> [Exercise]: Copy all of the data below word for word, leaving out the pictures.

> [Material for the task]:
--- Start ---

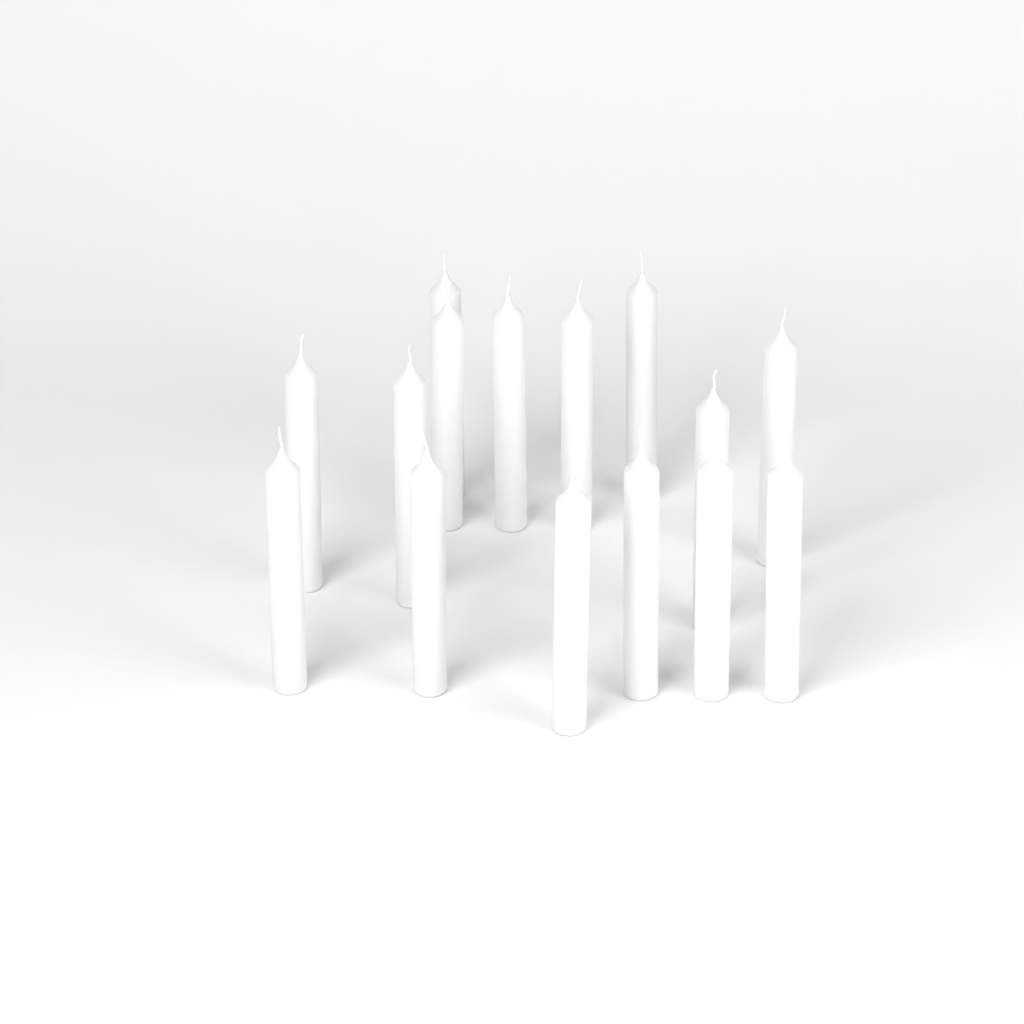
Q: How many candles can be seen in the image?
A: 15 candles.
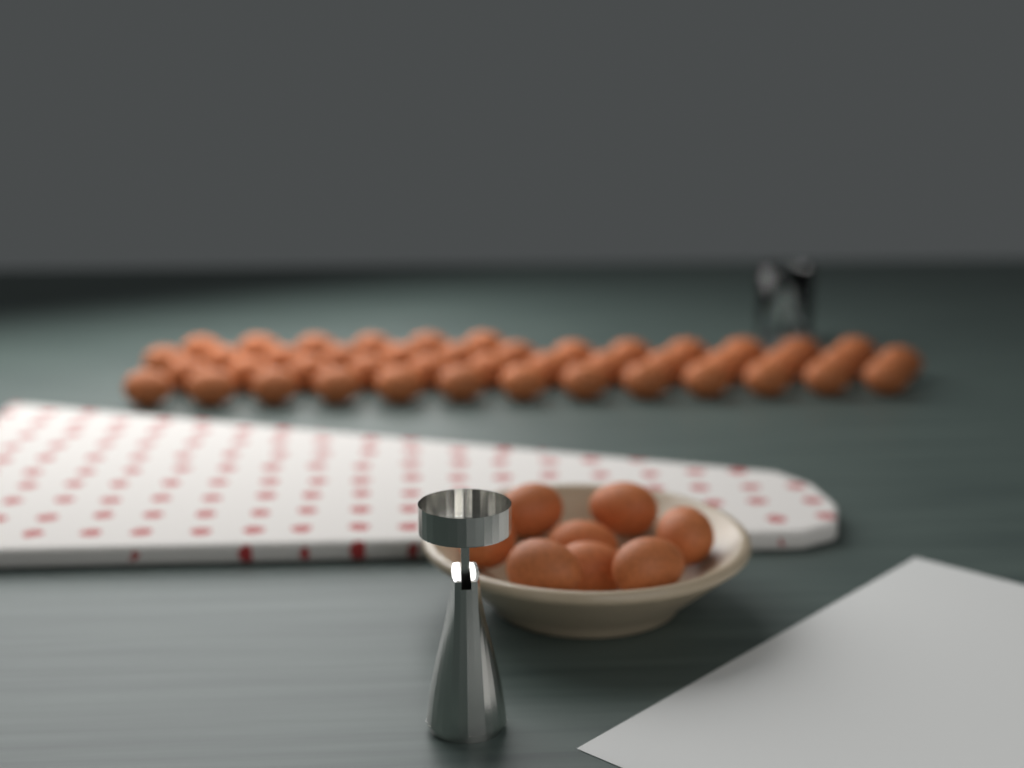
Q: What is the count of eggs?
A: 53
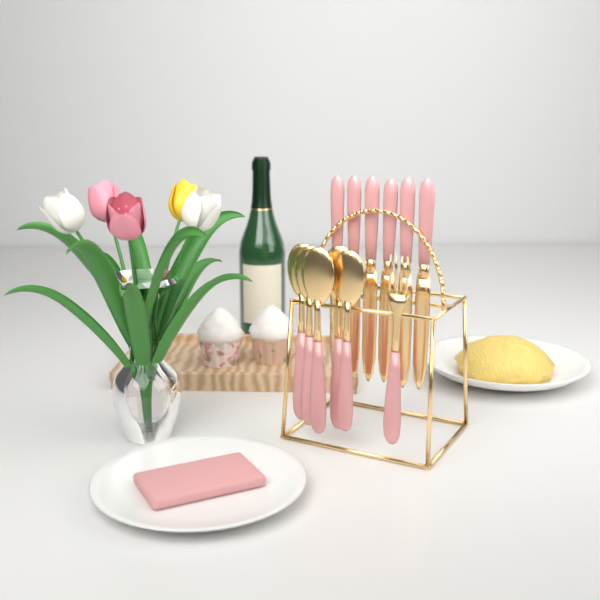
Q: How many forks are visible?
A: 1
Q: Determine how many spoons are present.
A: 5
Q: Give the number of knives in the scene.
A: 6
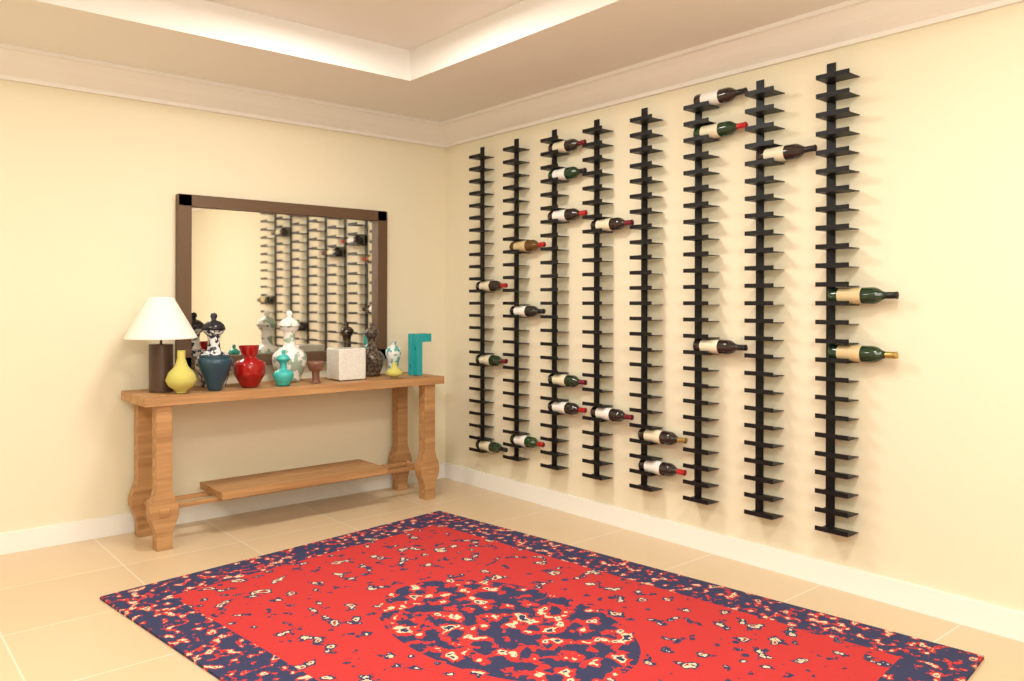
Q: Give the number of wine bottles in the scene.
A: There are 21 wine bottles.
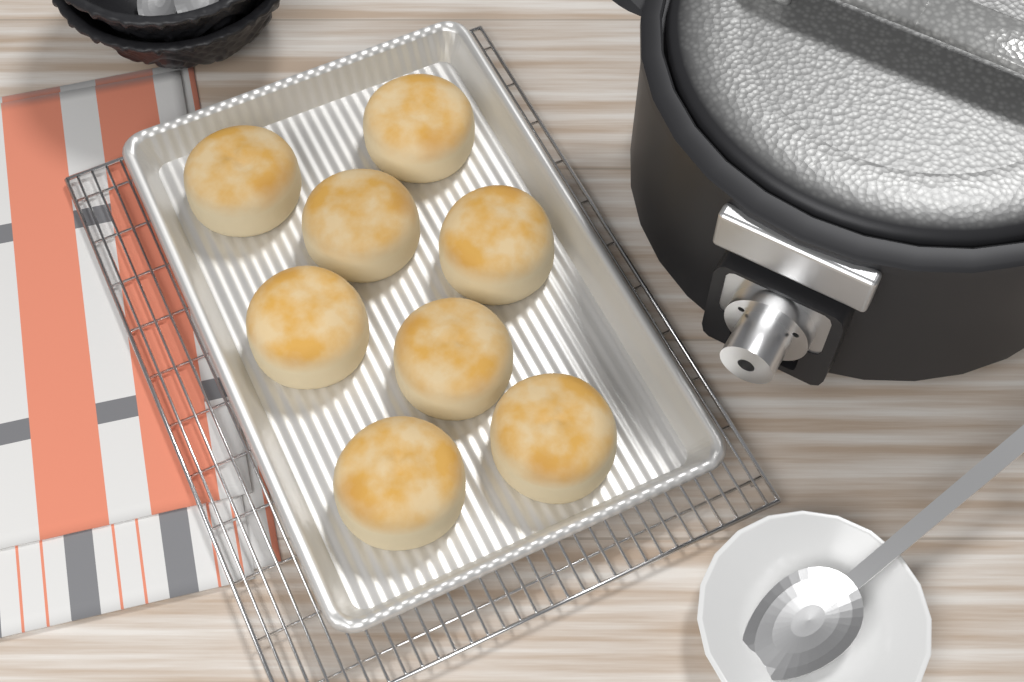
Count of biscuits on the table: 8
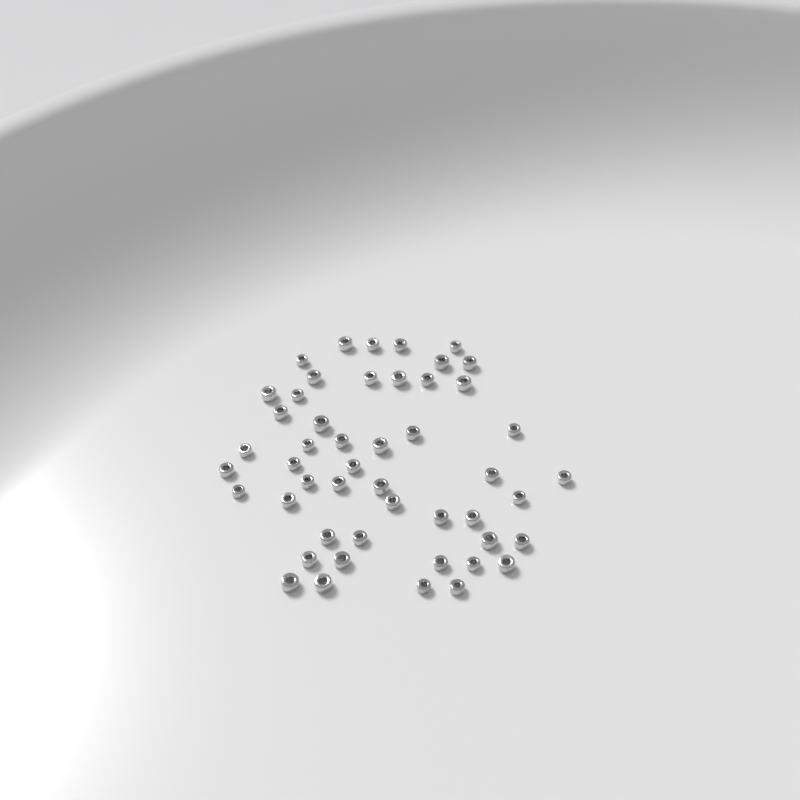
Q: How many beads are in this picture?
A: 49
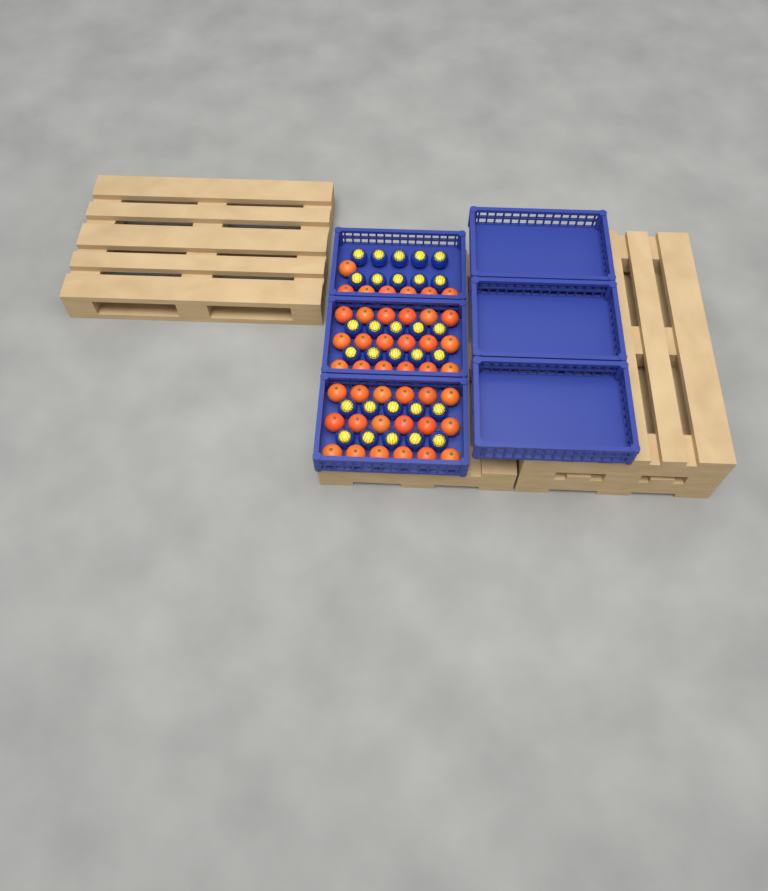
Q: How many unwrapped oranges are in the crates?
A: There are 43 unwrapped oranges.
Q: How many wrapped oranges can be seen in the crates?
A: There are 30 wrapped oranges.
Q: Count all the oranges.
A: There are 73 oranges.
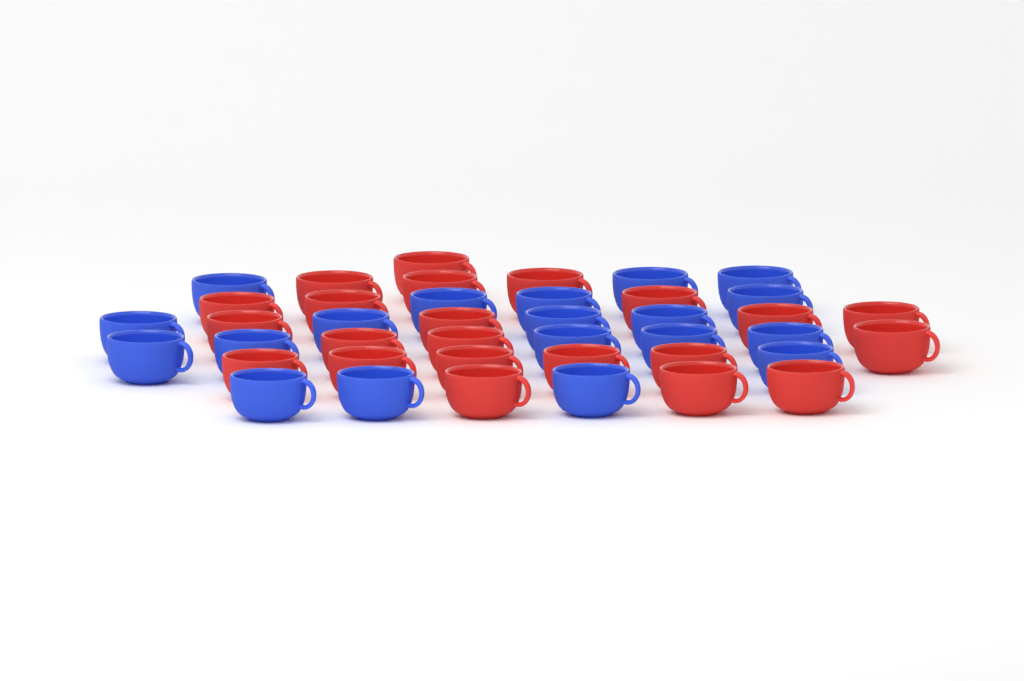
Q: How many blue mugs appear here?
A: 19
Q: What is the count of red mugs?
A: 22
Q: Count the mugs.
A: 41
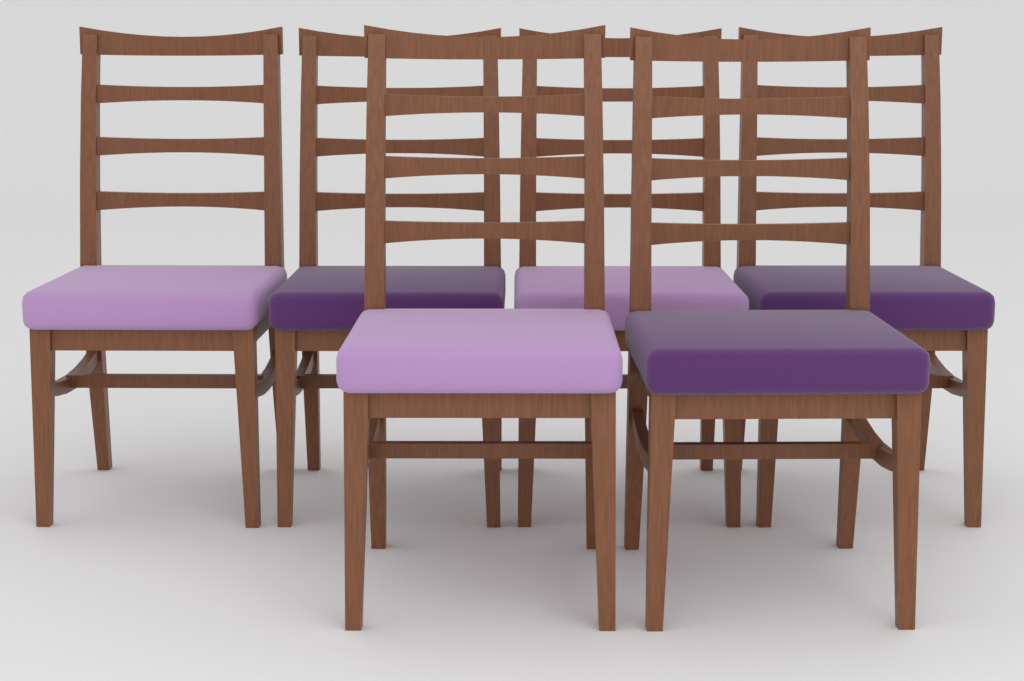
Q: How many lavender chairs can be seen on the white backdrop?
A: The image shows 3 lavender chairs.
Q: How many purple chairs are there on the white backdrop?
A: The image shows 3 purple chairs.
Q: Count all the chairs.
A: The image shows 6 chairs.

--- End ---

> [The result]:
Q: How many candles can be seen in the image?
A: 15 candles.
Q: What is the count of eggs?
A: 53
Q: How many forks are visible?
A: 1
Q: Determine how many spoons are present.
A: 5
Q: Give the number of knives in the scene.
A: 6
Q: Give the number of wine bottles in the scene.
A: There are 21 wine bottles.
Count of biscuits on the table: 8
Q: How many beads are in this picture?
A: 49
Q: How many unwrapped oranges are in the crates?
A: There are 43 unwrapped oranges.
Q: How many wrapped oranges can be seen in the crates?
A: There are 30 wrapped oranges.
Q: Count all the oranges.
A: There are 73 oranges.
Q: How many blue mugs appear here?
A: 19
Q: What is the count of red mugs?
A: 22
Q: Count the mugs.
A: 41
Q: How many lavender chairs can be seen on the white backdrop?
A: The image shows 3 lavender chairs.
Q: How many purple chairs are there on the white backdrop?
A: The image shows 3 purple chairs.
Q: Count all the chairs.
A: The image shows 6 chairs.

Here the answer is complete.